Here is a sample unidirectional stream:
<?xml version="1.0" encoding="UTF-8"?>
<Response>
<Start>
<Stream name="Example" url="wss://your_application/stream" />
</Start>
<Say>The stream has started.</Say>
</Response>
Here Pivot establishes the WebSocket connection to the specified URL, and streams the call’s audio to your application and
uses TTS to say the specified string from <Play>
verb and ends the call and stream afterwards.
Raw Audio Streams
In a rawAudio
stream, messages are sent as binary audio
without the extra JSON information. There will not be dtmf
messages in a raw stream. Otherwise, raw streams are similar to Unidirectional Streams, including
that your application will be unable to send messages back to pivot.
For example, to start a Raw Audio stream:
<?xml version="1.0" encoding="UTF-8"?>
<Response>
<Start>
<Stream name="Example" url="wss://your_application/stream" rawAudio="true" />
</Start>
<Say>The stream has started and your applications receives only the raw audio in binary format.</Say>
</Response>
Bidirectional Streams
In bidirectional streams, your application can send audio streams back to Pivot which are played on the call.
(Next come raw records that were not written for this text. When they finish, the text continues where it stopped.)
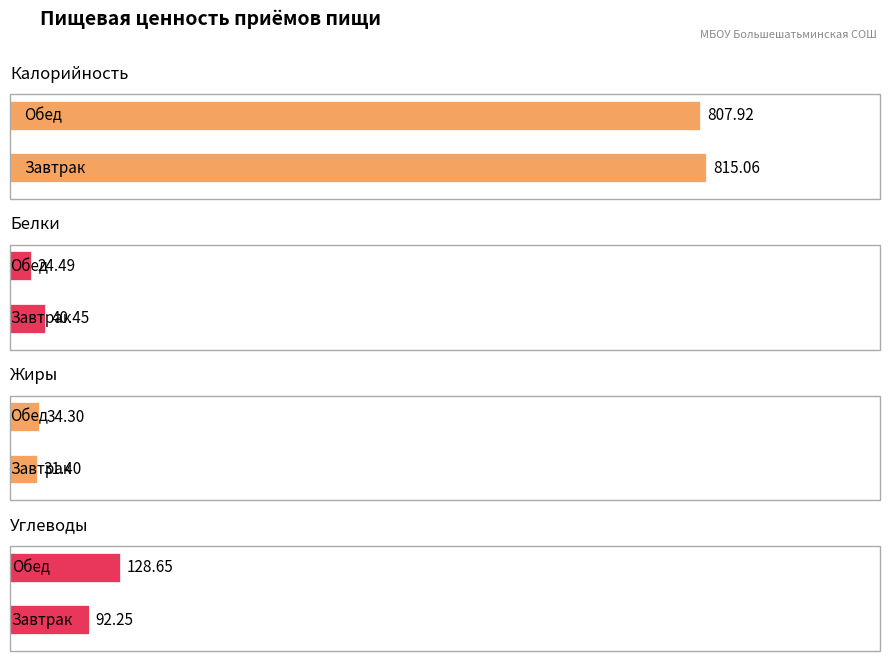

What position from the right is Завтрак?

2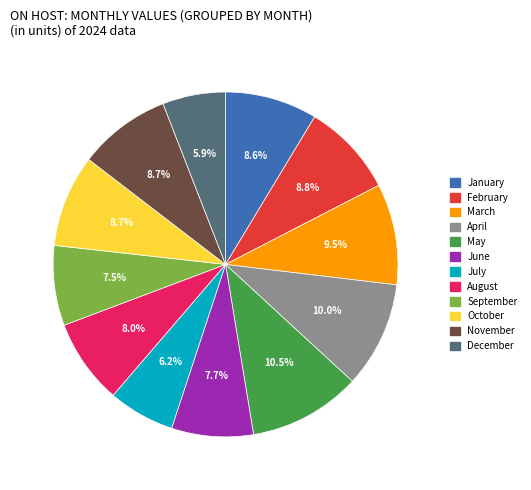

What portion of the pie excludes January?

91.4%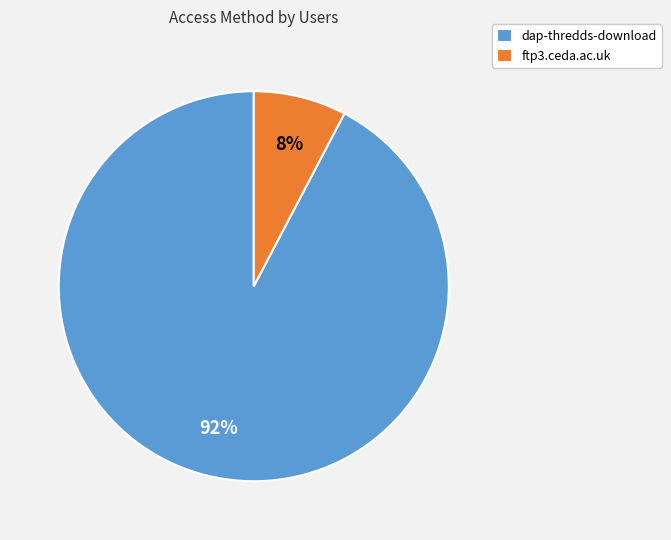

Which slice is the smallest?

ftp3.ceda.ac.uk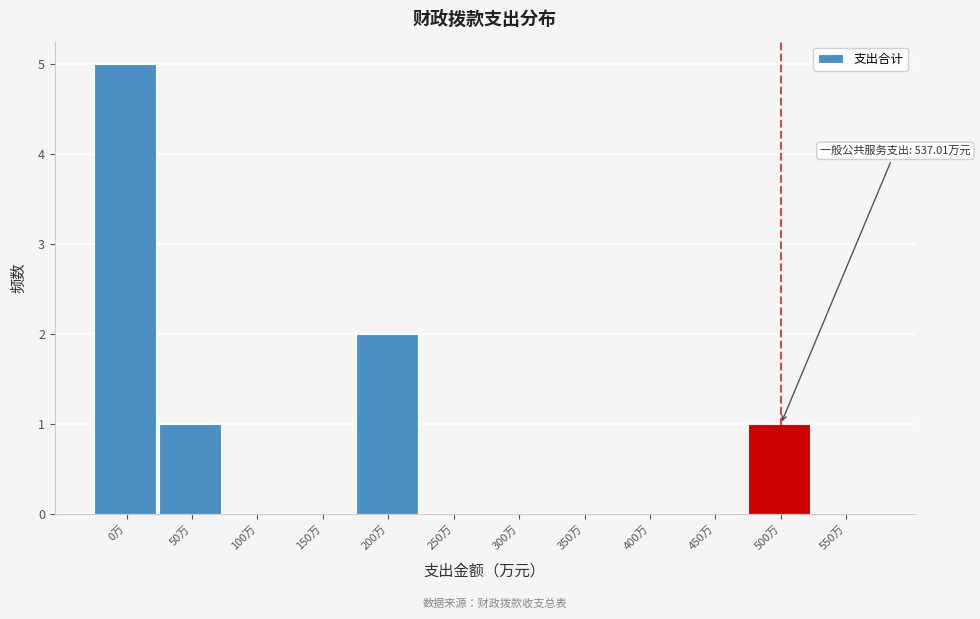

Reading left to right, transcribe all the data shown in this chart.

0万=5	50万=1	100万=0	150万=0	200万=2	250万=0	300万=0	350万=0	400万=0	450万=0	500万=1	550万=0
This enables real-time interactivity with your application. For example, a bidirectional stream can be used to connect a call to a conversational AI assistant.
Once the connection is established and Pivot is streaming, your application can use the same WebSocket to send audio back to Pivot, which will be played on the call.
Any detected inbound DTMF (when the caller presses a touch-tone number)
will also be sent over WebSocket in dtmf
message.
Bidirectional stream are started using <Connect><Stream>
. Once the connection is established,
Pivot will abandon the execution of the TwiML document and end the call when the stream ends or
a party hangs up. When your application disconnects from the WebSocket, Pivot will immediately
end the call.
A call can only have one Pivot bidirectional stream attached.
Example how to start a bidirectional stream:
<?xml version="1.0" encoding="UTF-8"?>
<Response>
<Connect>
<Stream url="wss://your_application/ostream" />
</Connect>
<Say>This verb will never execute after a bidirectional stream.</Say>
</Response>
Here Pivot establishes the WebSocket connection to the specified URL, and streams the call’s
audio to your application. Once the stream closes or the caller hangs up, Pivot will end the
call. The <Say>
verb will never be executed by Pivot.